Records provided –
BEGIN

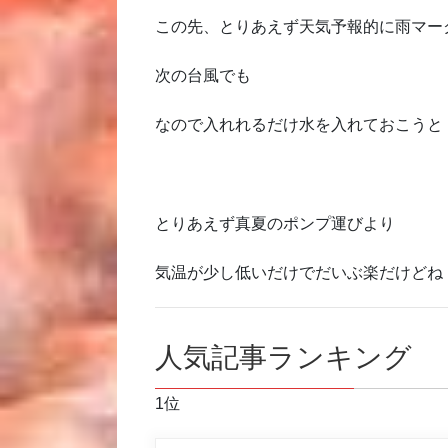
この先、とりあえず天気予報的に雨マークは
次の台風でも
なので入れれるだけ水を入れておこうと
とりあえず真夏のポンプ運びより
気温が少し低いだけでだいぶ楽だけどね
人気記事ランキング
1位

END

Work instructions –
Write the lines above out again exactly, without any of their pictures.

Output for this exercise –
この先、とりあえず天気予報的に雨マークは
次の台風でも
なので入れれるだけ水を入れておこうと
とりあえず真夏のポンプ運びより
気温が少し低いだけでだいぶ楽だけどね
人気記事ランキング
1位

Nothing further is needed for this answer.